Posted on Jul 1 2014 - 8:43am by Charles McCrory

When asked why a recent relationship failed, a lot of guys seem to plead insanity. I don’t mean their own insanity; I mean their exes’.

“Oh,” they say,  “she was crazy.”

Any number of conflicts, themes and motifs may have been behind the breakup, but if you want the Sparknotes version, it’s that the lady was bonkers.

Calling an ex crazy is, obviously, a cop-out. It conveniently absolves the accuser of any responsibility for the breakup while painting the ex as someone who simply could not be reasoned with. This is, unfortunately, a highly effective cop-out for writing off a female ex.

I’ve heard men called crazy as well, but not in the same gendered context. For a little background, the term “hysteria” derives from the Greek word hystera, meaning “uterus.” Nineteenth century Western medical practice attempted to diagnose the female body as a source of emotional instability, a tradition that, though discredited, still has its proponents. In some circles it’s still considered funny (hysterical, if you will) to joke that women on their periods are rampaging harpies incapable of rational thought. Then there are the endless articles coaching men on how to talk to women in their emotive, native language of sniffling, groaning and stroking a nearby throw pillow. It’s not that men can’t be crazy; it’s just that women are socially expected to be guided by pure emotion, so calling a woman crazy often doesn’t provoke further questioning. Men are from Mars, women are from Hystera.

The crazy woman trope has hung around pop culture so long you’d think it would take the hint and stop calling you at home during dinner. There’s Glenn Close as the iconic woman scorned in “Fatal Attraction”; Isla Fisher as kinky clinger bridesmaid in “Wedding Crashers”; and (admittedly more of a parody of this trope) the “Overly Attached Girlfriend” YouTube character, she of the piercing stare and deadened lower-face-half. The common factor in these portrayals is a male influence that derails these women’s mental hardware and reduces them to psychosis and obsession. (One must suspend disbelief that Vince Vaughan is capable of any of this.) Sadly, life seems to imitate art in this respect. I’ve heard guys speculate on the source of a woman’s perceived insanity, citing anything from “daddy issues” to a former boyfriend who perhaps didn’t “treat her right.” It’s callous to dismiss a woman as insane, but it’s just plain arrogant to assume that a man must always be the cause of said insanity.

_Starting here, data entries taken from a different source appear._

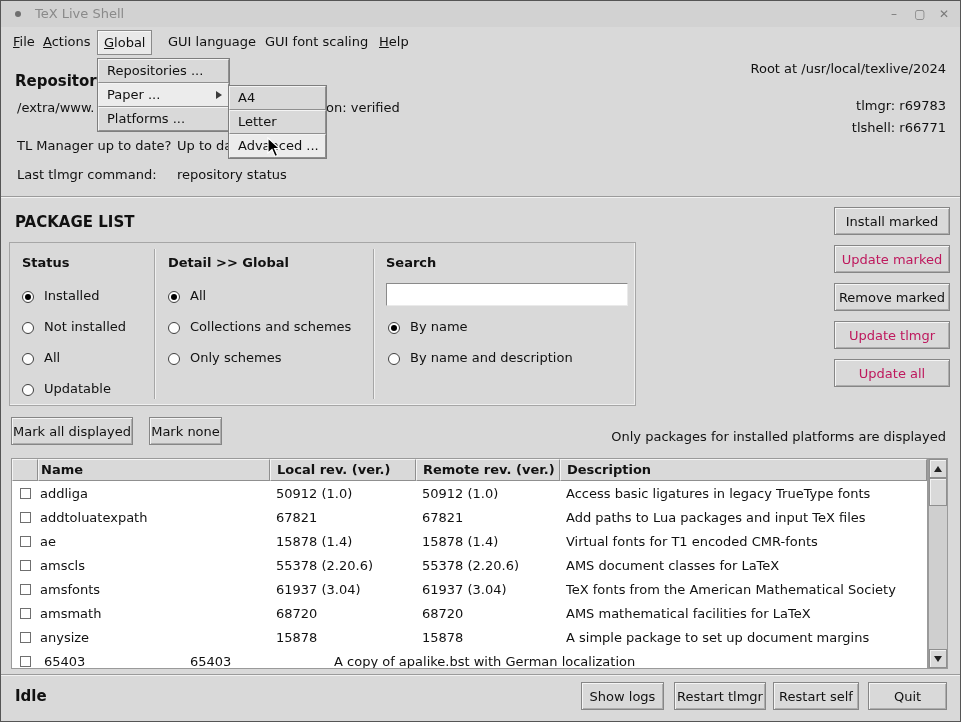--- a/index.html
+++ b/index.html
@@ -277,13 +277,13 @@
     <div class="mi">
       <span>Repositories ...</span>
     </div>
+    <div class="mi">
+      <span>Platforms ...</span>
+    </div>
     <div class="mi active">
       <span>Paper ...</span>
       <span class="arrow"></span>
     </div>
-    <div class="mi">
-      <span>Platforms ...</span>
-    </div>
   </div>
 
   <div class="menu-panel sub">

Accusations of woman-crazy always remind me of a scene from Sylvia Plath’s novel “The Bell Jar,” wherein the protagonist, a patient in a mental ward, is visited by her vapid ex who asks her, worriedly, “Do you think there’s something in me that drives women crazy?” She laughs in his face. Which is something anyone reading this should try next time she hears someone call a woman crazy.

 

Charles McCrory is a junior English major from Florence.